Statement Regarding the Supreme Court Decision in Romer v. Evans (Steps of the Bannock County Courthouse, May 26, 1996)


            The Supreme Court’s decision striking down Colorado’s Amendment 2 vindicates the wisdom of Idaho voters in 1994 NOT to pass Proposition 1.  The ruling (by a 6-3 vote) squarely states that Colorado’s Amendment 2 violates the Fourteenth Amendment’s “equal protection clause.”

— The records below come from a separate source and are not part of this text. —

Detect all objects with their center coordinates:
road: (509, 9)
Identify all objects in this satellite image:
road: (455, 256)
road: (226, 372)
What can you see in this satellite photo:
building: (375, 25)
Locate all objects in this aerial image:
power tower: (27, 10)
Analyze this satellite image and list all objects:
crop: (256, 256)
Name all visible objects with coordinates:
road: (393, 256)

            This decision has direct applicability to the new initiative drafted by the Idaho Citizens’ Alliance.  The intent of the new initiative, with its title -- ”Family and Child Protection Act,” is to establish a “rational basis” by which the State of Idaho may discriminate against homosexuals.  The Supreme Court, however, refused to allow rational basis in the Amendment 2 case; that is, the State of Colorado failed to establish a rationale for its actions, beyond that of discriminating against a class of people in violation of the 14th Amendment.  Likewise, the specific intent of the new Proposition 1 in Idaho is to single out a specific group and deny that group the right to use the political process for protection, not to protect families and children.  The state will not be able to prove “rational basis.”  The Colorado District Court, in its decision which the Supreme Court upheld yesterday, put it this way: “[I]f one wished to promote family values, action would be taken that is pro-family, rather than anti- some specific group.”  In addition, the Supreme Court found fault with the language of Amendment 2, and Idaho’s new Proposition 1 is similarly unconstitutionally vague and, therefore, unenforceable.

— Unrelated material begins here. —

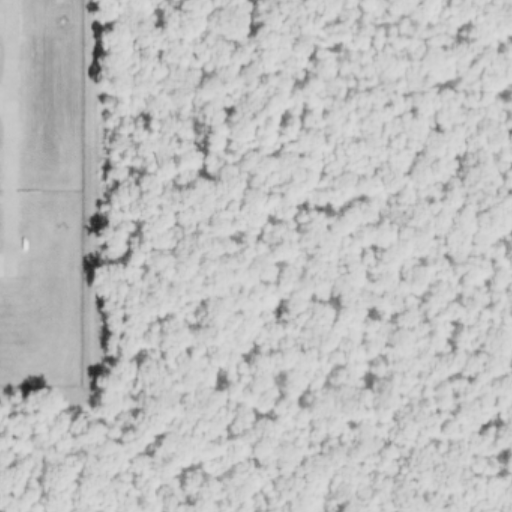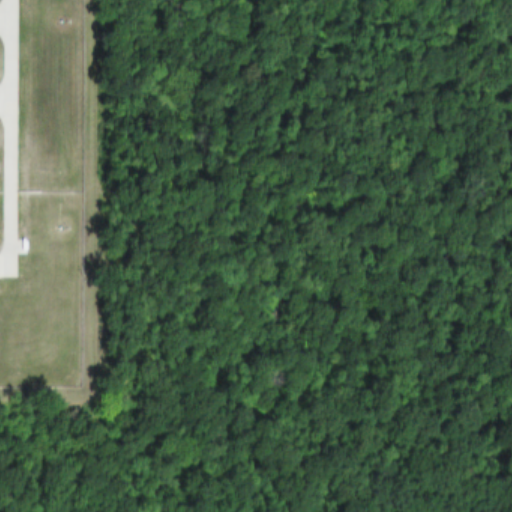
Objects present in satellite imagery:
road: (5, 132)
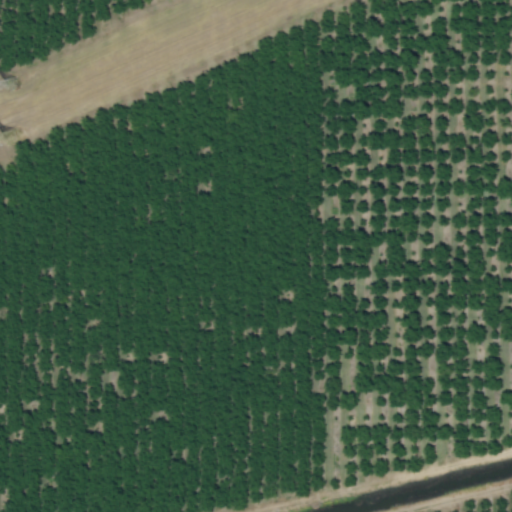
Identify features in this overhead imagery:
power tower: (10, 86)
power tower: (9, 139)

            One final point.  Proponents of Idaho’s new Proposition 1 will undoubtedly promote Justice Scalia’s dissenting opinion, that denial of preferential treatment does not violate equal protection.  Based upon almost all of the federal courts’ rulings to date -- including the ruling of the nation’s highest court, of which he is a member -- it is reasonable to conclude that Justice Scalia is wrong.  This ruling would go a long way toward ending “America’s cultural wars” (his words) if he will support it.

            The people of a state cannot put fundamental rights to a vote.  The equal protection clause of the 14th Amendment IS the supreme law of the land -- in Colorado, in Idaho, and in all the 50 states.